それは、アイテムボックスに放り込んだアイテムの時間が止まるってこと。鮮魚はそのままの状態で、氷も解けず、肉も腐らない。
このことがどれだけ商売上有利かは俺でも想像がつく。
ファールードはスキルにおいても高スペックだった。
って結論でも構わないんだけど、解せないところがある。
彼のフルーレの技量は相当研ぎ澄まされていた。だから、ひょっとしたら戦闘関連のスキルでアイテムボックスに似たような効果を持つものがあるんじゃないかって思ったんだ。
それが千鳥に相談したかった一番の理由。
「武器の扱いに長けるですかあ……」
千鳥も頭を捻り「うーん、うーん」と呟いいたまま、顎に手をやる。
「アイテムボックスは特に技量を後押しするもんでもないよな?」
「その通りです。こと戦闘に限定いたしますと……武器を失ってもすぐに用意できることくらいでしょうか」
「ううむ」
「あ……」
お、千鳥が何か思いついたようだ。
「ストーム殿と同じではないでござるか?」
「ん、どういうことだろう?」
「ファールードは持って生まれた戦いの才能とそれを開花させる努力を怠らなかったということでは?」
俺が才能を持っているってのはともかく、ファールードのことは彼が天才だったと考える方が自然か。
あの様子だと努力はしなさそうだけどなあ。
いや、努力をほぼせずあれだとすると脅威だぞ……。
想像し、背筋が寒くなる。
「どうされました? ストーム殿」
「あ、いや。やはりファールードの持つスキルは『アイテムボックス』と見ていいよな」
「それしか考えられませぬ」
「そうか、そうか……」
千鳥が不思議そうに首を傾けているが、俺は先ほどから鳥肌が止まらない。
戯れであれだけの戦闘能力を持つファールードが、「本気」で俺と再戦しようと願っている。
奴のことだ。戦闘向きではないアイテムボックスのスキルであっても必ず「戦闘」に使ってくるはずだ。
「怖い顔になっていますです。ストーム殿……」
「あ、いや。
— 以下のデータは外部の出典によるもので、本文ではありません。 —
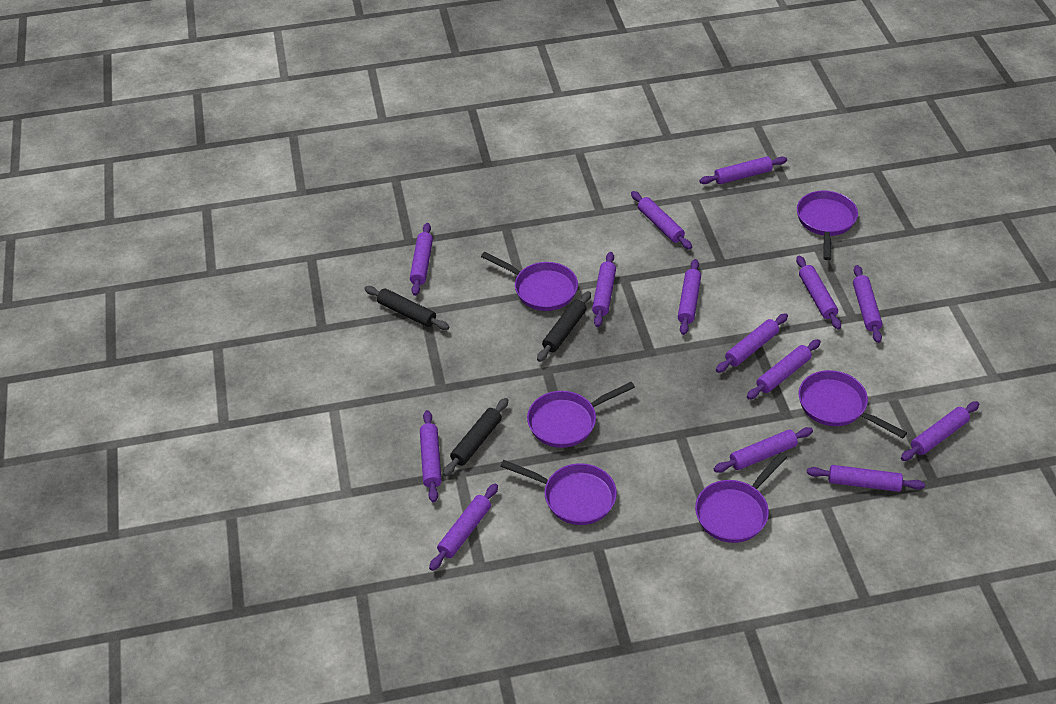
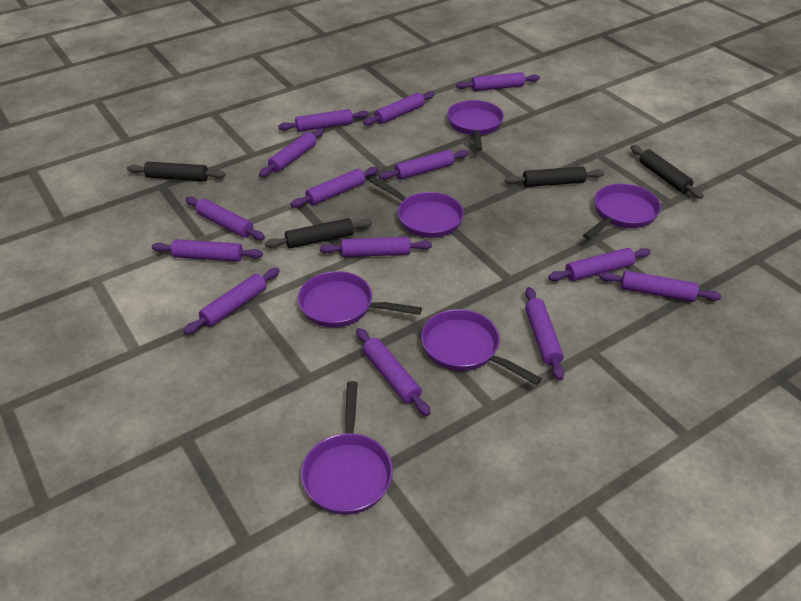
black rolling pin: [364,286,449,330] [443,398,508,477] [537,291,591,362] = 3 -> [127,162,226,181] [265,218,372,249] [505,166,604,187] [631,145,704,199] = 4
望むところだってね」
「ファールードでござるか?」
「ああ。あいつと俺はいずれ戦うことになるだろう。武者震いが止まらないよ。かつてない強敵に」
「それほどでござるか。ストーム殿と互角に戦える人なんて想像できませぬが……」
「ははは。そうでもない。世の中にはファールード以外にもまだ見ぬ強者はいるさ」
最高だよ。ファールード。
お前の全力を叩き潰してこそ、俺のやり返しは成る。
いずれ相まみえる時を楽しみに待つことにしよう。